It’s hard to see Conservatives being able to maintain their grip in places like this, as their normal responsiveness to the well off, and dislike of public services, reasserts itself. I would expect to see a British version of the AFD (and its similar manifestations elsewhere) to grow rapidly, and take over local representation. Much more likely than a revival of Labour I fear. We already saw signs of this in the 2016 surge of UKIP, the problem there being that many of those elected knew nothing about and showed little interest in local services, but descended into recriminations, and factional fighting quite quickly. The handful of councils run by UKIP were universally a shambles. But there is no necessity in this. A different sort of party more locally focused and less obsessed by foreign affairs could achieve a lot of success.

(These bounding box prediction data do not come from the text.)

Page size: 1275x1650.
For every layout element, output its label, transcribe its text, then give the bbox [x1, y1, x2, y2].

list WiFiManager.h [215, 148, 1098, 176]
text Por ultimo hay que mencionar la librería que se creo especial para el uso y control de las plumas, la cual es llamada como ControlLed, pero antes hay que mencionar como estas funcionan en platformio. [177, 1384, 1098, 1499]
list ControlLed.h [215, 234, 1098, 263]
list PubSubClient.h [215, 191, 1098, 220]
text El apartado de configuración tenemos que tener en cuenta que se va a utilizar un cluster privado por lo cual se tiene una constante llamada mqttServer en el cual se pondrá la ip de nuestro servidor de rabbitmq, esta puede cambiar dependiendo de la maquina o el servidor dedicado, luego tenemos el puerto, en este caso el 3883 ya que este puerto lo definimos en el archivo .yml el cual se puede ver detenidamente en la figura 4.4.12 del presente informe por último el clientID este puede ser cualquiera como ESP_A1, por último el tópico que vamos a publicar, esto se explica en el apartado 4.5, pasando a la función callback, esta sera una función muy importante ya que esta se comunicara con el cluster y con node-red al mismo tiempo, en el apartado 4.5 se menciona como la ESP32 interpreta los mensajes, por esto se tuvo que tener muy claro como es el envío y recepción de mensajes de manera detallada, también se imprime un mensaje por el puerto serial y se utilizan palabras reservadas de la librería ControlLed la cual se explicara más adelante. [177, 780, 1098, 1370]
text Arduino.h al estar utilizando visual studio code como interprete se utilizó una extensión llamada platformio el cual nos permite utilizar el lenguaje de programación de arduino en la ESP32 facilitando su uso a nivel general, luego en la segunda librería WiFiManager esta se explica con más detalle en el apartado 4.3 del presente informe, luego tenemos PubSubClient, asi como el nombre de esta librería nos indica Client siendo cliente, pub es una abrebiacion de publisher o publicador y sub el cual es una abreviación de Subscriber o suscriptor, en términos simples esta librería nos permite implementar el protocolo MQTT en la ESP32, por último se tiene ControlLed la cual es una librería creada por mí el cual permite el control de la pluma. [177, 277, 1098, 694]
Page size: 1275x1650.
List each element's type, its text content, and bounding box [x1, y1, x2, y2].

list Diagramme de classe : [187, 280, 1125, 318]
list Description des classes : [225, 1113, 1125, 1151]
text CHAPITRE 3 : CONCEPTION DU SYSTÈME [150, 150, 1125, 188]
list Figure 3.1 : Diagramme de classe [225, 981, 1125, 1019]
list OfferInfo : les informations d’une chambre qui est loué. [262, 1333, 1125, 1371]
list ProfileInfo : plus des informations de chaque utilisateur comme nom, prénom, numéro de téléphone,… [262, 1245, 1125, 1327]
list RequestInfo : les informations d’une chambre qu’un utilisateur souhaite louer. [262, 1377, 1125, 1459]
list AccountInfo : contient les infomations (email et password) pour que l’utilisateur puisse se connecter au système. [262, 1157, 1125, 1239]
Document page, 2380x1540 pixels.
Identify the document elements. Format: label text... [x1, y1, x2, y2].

Yes, if you want to find somewhere "typically Conservative" you might think rural Tunbridge Wells would be the ultimate. And guess what was happening there?
Someone is getting angry?
At least you avoided the usual Tunbridge Wells cliche. My point though was to emphasise the rural bit. The Tories have for some time largely collapsed in Tunbridge Wells itself at local government level, but they remain pretty strong in the surrounding villages. They are at risk to a localist candidate if other opposing parties stand down. In this one Lib Dems and Greens stood aside, and Labour stood but their vote halved, so TWA won, in the end reasonably comfortably, even in a situation where the Conservatives fielded the daughter of the deceased ex-councillor, a ploy often worth a sympathy vote or two.
Knowing the area very well, I never thought I’d read the words ‘ Conservatives gain Knutton from Labour’ . Knutton is about as far from ‘typically Conservative’ as you could imagine.
Just as interesting is the turnout in this contest (and many other recent by-elections). 18% at Knutton looks like a 'gain' for the "couldn't care", "not interested", "plague on both your houses" brigade. Or, does it speak more to the parlous state of local political party organisation? In theory, it shouldn't have been too difficult for both Labour and the Tories to 'flood' the area with activists in this small ward with little over 2,000 electors: a turnout of at least 35% should have been possible.
At Bryn (Wigan, but a much larger ward) turnout was also dire at 15%. If possible, I think we should closely track turnouts in our by-election results threads, noting the change in much the same way as we do party share.
I agree. If Labour were as strong in London as they appear to be they shouldn't have had any trouble in what has become a pretty safe ward for them. Just putting it down to 'circumstances' seems risky and could lead to complacency come May 2022.
Seeing a failure as a win is what did for Corbyn after 2017, and this by-election result should come with a similar warning.